▸ Extract provided:
····················

Tourism is a major force in North Carolina's economic development. The industry is fueling a continued growth in jobs and contributing substantial sums to the state budget and local economies in every corner of our great state.
Visitors spent a record $21.9 billion statewide last year, an increase of nearly 3 percent from the previous year. In addition visitor expenditures directly supported 211,487 jobs and generated nearly $5.3 billion in payroll income across North Carolina. State tax receipts as a result of visitor spending topped $1.1 billion, and local tax revenues directly resulting from visitor spending totaled more than $660 million.
"Nothing compares with our state's diverse natural beauty and rewarding experiences at every turn," said Sec. Skvarla. "We can take pride in North Carolina's position as the sixth most-visited state in the nation with nearly 55 million visitors last year."
The visitor spending figures come from an annual study commissioned by Visit North Carolina and conducted by the U.S. Travel Association. The study uses sales and tax revenue data, employment figures and other industry and economic data to determine the overall impact of visitor spending in North Carolina.
Full tables can be accessed here. Highlights of the new county-based data include:
• Mecklenburg County ranked first among North Carolina's 100 counties, receiving $5 billion in domestic travelers' expenditures. Wake County ranked second with $2.1 billion, followed by Guilford County with $1.3 billion and Dare with $1.1 billion. Buncombe County, for the first time, topped $1 billion in visitor spending.
• The largest percent increases in visitor spending were seen in Polk (11.8 percent), Cherokee (7.8 percent), Vance (4.7 percent), Henderson (4.7 percent) and Union (4.6 percent) counties. Montgomery, Catawba and Cleveland counties (Cleveland is where we are expanding in and have been for eight years) followed with a 4.5 percent increase each. Rounding out the top 10 in largest increases were Richmond and Pasquotank counties (4.4 percent).
• Positive spending growth was seen throughout the state's economic development regions. The Western (3.9 percent) and North Central (3.3 percent) regions experienced the strongest growth, yet all eight regions had spending growth of 2 percent or more.
• Mecklenburg County had the largest number of direct tourism employees (49,870) and the largest payroll ($1.7 billion). Four other counties had more than 10,000 direct tourism employees: Wake (21,897), Guilford (13,127), Dare (12,711) and Buncombe (10,637).
• Ninety-two percent of the state's counties saw direct tourism employment growth in 2015. Counties with the largest year-over-year increases in direct tourism employment were Polk (12.1 percent), Cherokee (7.4 percent), Vance (5.0 percent), Union (4.9 percent), Montgomery (4.8 percent), Richmond (4.7 percent) and Pasquotank (4.7 percent).
Last week, it was announced that visitation to North Carolina's state sites, attractions and museums is up compared to last year. From Fiscal Year 2014-15 to Fiscal Year 2015-16 ending June 30, 2016, total visitation to the state's natural and cultural sites increased by nearly 1.8 million visitors, or 7.7 percent.

····················

▸ Dataset records:
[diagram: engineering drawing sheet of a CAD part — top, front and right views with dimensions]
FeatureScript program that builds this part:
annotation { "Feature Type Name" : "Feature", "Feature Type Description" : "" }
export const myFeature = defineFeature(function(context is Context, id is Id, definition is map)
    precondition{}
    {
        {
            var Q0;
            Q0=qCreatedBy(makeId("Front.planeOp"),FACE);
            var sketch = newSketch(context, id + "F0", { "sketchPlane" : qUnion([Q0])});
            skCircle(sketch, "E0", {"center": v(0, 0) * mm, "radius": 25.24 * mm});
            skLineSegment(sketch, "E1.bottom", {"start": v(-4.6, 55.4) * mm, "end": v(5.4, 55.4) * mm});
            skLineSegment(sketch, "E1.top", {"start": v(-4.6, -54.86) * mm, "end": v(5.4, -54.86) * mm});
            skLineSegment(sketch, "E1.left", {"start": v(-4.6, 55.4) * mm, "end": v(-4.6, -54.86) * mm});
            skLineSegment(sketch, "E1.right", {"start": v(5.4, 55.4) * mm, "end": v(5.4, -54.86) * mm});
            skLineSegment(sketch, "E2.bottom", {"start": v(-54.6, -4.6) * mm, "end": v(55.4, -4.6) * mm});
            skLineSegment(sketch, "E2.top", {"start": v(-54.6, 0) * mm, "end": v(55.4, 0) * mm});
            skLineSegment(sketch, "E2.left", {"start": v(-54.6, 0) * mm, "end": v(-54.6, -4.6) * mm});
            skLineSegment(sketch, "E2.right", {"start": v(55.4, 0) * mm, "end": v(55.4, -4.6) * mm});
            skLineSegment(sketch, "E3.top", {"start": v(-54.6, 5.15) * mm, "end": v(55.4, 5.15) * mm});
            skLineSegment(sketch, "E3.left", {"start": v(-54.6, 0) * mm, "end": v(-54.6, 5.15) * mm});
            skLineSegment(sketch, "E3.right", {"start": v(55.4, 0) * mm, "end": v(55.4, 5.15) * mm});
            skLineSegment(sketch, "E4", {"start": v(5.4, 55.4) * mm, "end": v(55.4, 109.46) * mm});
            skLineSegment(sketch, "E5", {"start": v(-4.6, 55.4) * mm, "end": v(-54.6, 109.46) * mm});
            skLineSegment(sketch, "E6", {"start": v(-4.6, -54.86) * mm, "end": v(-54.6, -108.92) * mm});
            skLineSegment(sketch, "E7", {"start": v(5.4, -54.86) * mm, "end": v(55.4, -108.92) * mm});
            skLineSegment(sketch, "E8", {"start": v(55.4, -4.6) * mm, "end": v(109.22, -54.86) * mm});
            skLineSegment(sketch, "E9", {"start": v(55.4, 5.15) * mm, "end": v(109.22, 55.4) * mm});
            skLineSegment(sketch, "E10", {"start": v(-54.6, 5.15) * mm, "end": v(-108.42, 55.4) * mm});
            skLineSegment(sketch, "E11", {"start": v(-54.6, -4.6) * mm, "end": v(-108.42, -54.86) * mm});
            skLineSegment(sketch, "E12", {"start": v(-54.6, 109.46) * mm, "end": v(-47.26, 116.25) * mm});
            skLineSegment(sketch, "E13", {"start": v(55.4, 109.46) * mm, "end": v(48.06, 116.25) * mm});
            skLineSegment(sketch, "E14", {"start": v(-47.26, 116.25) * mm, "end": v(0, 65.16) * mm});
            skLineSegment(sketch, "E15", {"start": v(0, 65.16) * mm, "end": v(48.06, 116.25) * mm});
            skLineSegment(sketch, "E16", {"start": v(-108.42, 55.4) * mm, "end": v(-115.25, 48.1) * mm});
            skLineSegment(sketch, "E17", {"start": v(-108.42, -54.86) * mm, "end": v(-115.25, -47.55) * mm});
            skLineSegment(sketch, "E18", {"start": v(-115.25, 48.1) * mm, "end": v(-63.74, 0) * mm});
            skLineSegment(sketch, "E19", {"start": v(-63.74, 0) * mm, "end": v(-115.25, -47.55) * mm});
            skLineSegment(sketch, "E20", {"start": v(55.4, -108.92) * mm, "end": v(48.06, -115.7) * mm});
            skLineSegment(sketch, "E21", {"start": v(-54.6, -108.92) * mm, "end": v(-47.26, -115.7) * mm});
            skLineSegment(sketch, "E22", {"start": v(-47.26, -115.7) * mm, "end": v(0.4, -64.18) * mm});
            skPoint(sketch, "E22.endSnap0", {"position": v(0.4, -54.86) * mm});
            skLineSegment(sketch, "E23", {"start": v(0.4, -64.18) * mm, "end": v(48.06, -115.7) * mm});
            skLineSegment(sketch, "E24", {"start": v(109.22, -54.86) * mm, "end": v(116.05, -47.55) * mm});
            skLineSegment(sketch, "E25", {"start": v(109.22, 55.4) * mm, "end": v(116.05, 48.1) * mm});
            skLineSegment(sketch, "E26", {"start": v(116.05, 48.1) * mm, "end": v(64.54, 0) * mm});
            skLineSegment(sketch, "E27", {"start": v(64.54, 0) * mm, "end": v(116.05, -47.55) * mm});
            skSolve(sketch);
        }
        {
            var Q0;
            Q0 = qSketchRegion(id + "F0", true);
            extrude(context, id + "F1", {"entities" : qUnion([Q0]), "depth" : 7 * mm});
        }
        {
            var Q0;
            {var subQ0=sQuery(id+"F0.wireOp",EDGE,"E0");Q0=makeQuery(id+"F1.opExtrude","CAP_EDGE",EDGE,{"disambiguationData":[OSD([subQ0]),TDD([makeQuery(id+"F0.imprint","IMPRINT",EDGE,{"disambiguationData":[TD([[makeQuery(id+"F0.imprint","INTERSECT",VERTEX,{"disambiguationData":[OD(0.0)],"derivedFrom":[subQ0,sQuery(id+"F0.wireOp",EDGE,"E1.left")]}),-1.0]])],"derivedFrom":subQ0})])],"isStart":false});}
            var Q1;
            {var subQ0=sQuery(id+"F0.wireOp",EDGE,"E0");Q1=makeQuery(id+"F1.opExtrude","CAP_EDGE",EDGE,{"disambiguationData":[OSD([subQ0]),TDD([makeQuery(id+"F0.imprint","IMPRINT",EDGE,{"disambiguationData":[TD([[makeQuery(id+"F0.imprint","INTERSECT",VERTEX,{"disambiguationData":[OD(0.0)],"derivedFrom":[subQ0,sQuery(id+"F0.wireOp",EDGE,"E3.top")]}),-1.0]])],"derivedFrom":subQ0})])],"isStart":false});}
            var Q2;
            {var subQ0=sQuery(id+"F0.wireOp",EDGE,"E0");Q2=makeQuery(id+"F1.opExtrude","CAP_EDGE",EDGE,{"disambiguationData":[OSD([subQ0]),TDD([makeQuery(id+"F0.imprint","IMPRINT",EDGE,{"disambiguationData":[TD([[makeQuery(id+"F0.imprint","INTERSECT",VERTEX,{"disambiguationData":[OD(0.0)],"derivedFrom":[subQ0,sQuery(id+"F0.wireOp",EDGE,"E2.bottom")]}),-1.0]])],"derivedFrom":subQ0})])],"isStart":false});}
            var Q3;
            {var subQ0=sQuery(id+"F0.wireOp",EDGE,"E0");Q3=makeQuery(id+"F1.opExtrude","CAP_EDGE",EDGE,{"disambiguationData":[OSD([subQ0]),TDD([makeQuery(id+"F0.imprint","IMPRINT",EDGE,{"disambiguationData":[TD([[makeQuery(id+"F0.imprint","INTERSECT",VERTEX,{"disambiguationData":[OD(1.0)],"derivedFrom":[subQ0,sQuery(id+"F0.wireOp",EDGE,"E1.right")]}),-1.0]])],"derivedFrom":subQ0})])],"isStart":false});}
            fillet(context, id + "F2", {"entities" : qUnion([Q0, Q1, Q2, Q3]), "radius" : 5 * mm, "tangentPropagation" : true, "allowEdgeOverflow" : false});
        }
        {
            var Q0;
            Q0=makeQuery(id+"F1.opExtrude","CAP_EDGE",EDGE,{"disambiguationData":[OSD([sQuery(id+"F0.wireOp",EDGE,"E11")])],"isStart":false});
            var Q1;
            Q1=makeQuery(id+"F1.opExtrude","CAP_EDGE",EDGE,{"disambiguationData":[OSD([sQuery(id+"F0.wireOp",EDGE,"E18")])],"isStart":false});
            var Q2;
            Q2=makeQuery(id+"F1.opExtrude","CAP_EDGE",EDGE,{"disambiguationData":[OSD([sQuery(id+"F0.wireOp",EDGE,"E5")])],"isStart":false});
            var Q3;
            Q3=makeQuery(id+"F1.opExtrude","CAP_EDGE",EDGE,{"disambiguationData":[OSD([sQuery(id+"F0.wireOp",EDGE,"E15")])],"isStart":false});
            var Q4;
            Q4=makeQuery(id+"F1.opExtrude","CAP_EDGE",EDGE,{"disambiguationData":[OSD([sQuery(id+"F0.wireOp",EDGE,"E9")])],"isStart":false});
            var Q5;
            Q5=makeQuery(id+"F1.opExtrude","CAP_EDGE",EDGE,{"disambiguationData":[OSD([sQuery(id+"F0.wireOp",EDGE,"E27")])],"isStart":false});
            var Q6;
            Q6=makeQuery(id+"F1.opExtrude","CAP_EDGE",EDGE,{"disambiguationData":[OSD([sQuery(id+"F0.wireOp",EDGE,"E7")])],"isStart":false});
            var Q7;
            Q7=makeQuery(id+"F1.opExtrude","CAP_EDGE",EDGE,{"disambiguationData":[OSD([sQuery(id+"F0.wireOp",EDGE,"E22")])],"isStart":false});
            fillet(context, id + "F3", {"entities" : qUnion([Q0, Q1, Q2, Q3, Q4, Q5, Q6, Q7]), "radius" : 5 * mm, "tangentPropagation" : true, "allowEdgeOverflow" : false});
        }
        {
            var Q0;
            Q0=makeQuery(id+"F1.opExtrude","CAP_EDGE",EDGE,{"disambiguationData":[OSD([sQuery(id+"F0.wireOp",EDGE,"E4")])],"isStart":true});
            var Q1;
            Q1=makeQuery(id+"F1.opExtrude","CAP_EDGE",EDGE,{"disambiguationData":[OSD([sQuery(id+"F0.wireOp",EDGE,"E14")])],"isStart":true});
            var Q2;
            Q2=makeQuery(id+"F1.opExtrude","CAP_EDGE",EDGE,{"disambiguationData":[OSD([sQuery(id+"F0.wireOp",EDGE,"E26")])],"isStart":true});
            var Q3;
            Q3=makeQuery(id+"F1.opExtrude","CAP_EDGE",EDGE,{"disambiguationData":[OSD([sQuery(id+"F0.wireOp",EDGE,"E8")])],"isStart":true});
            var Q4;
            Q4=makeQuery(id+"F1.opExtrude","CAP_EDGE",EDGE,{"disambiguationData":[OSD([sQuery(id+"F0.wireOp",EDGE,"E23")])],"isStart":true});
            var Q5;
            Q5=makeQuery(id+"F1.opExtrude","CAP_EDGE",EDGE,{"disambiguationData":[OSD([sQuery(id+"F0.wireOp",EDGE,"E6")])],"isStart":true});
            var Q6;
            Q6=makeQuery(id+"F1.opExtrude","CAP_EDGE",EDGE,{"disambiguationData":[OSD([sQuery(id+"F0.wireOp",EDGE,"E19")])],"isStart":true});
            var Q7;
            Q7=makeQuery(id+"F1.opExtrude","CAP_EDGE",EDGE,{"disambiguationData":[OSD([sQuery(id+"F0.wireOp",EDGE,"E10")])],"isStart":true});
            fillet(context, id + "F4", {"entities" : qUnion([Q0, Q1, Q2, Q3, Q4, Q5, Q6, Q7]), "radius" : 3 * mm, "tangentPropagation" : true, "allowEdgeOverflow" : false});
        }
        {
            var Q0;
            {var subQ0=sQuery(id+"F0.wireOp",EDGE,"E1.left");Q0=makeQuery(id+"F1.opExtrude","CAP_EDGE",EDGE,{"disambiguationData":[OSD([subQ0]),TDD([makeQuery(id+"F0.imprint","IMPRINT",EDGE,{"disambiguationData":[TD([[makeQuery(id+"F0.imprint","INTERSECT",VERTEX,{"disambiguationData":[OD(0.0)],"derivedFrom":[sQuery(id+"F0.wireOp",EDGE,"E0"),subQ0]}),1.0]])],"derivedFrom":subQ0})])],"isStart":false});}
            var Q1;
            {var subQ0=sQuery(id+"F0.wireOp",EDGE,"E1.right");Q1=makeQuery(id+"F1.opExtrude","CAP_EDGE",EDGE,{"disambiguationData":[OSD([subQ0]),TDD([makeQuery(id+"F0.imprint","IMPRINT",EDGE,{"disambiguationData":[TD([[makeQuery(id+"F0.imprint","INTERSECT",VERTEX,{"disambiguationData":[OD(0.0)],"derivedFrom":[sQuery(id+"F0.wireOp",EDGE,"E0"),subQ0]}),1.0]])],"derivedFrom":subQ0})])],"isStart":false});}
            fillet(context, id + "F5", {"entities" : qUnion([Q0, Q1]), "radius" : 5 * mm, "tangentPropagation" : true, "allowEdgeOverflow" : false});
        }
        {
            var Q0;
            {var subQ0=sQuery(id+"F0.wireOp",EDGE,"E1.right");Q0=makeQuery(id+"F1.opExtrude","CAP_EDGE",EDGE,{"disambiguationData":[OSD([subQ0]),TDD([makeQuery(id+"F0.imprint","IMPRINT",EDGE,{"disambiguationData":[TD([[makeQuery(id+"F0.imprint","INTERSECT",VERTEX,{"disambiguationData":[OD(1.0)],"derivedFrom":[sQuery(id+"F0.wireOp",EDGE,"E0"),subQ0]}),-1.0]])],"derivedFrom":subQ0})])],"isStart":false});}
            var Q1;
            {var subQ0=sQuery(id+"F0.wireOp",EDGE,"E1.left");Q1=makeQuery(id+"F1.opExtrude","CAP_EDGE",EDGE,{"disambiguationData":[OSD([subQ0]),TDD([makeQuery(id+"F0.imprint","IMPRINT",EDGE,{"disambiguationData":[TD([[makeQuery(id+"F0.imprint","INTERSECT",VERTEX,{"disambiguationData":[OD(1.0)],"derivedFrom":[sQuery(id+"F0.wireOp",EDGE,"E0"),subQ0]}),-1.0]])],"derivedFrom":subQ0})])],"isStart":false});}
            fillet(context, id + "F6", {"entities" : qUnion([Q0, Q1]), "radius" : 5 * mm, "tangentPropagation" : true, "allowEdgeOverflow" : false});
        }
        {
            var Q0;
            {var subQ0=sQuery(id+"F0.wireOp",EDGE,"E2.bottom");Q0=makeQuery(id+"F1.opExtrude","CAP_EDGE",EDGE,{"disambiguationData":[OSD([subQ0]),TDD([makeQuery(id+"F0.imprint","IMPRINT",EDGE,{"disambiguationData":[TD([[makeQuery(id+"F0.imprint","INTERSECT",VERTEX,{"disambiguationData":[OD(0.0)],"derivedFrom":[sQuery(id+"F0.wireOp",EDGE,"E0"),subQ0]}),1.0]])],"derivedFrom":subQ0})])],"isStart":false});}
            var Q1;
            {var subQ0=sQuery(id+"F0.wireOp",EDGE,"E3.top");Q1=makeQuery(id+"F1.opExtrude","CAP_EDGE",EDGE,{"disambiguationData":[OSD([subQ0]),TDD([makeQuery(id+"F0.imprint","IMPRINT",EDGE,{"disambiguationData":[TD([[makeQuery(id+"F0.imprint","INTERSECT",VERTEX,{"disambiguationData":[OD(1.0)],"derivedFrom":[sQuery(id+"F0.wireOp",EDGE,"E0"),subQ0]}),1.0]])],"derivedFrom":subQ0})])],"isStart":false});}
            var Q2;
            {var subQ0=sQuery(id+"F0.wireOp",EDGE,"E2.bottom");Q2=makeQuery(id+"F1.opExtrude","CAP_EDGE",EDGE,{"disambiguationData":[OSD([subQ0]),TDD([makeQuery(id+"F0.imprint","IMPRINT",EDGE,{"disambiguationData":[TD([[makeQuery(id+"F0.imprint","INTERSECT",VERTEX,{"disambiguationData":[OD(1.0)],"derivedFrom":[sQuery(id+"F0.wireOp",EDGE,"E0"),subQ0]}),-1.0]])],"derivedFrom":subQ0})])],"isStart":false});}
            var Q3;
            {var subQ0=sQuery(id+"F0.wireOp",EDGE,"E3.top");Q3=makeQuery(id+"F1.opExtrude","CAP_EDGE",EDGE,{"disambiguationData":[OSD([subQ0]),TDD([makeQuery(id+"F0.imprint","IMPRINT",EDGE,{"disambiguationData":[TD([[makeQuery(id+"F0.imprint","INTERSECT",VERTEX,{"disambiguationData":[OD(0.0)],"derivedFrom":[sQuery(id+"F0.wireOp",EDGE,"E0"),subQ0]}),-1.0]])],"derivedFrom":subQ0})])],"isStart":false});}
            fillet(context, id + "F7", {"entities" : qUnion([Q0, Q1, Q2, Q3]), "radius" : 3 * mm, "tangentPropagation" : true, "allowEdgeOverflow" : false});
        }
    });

····················

▸ Your tasks:
a) List every county in the North Carolina tourism text that had more than 10,000 direct tourism employees, with each county's employee count.
b) According to the North Carolina tourism text, which organization conducted the annual study that produced the visitor spending figures?

▸ Answers for this exercise:
a)
Mecklenburg (49,870)
Wake (21,897)
Guilford (13,127)
Dare (12,711)
Buncombe (10,637)

b) The U.S. Travel Association.